She was a 15-year-old student at San Antonio’s Taft High School with a soft smile and dark eyes. Like most girls her age in Texas, she liked blue jeans. But unlike most girls her age in Texas, in 2017 she was promised in marriage to a man 10 years her senior who would pay her parents $20,000 to take her as his wife.
But the Iraqi-born Maarib Al Hishmawi had no intention of marrying so young, least of all to a man so much older and whom she hardly even knew. So she refused.
Her parents, who had moved to the United States from their native Iraq two years prior, were furious. They “choked her almost to the point of unconsciousness,” said Bexar County Sheriff Javier Salazar. They beat her with broomsticks. Her mother, 33-year-old Hamdiya Sabah Al Hismawi, threw hot oil on her body.

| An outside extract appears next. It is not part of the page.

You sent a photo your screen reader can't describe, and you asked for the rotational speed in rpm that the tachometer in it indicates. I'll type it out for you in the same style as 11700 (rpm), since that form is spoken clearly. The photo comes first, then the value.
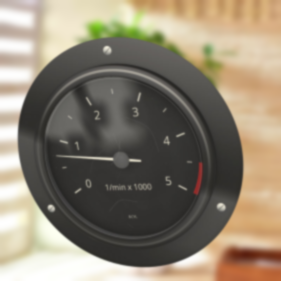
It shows 750 (rpm)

Maarib escaped, running away from home in January. Claiming that they feared she’d been kidnapped, her parents called in local police and the FBI to help track her down. But even from the start, Salazar told CBS News that it was clear to him that “this wasn’t an ordinary missing persons case.” When police found her in an undisclosed location some weeks later, Maarib explained her story. She and her five brothers were taken in by Child Protective Services, and her parents immediately taken into custody. Her father blamed Maarib for his arrest.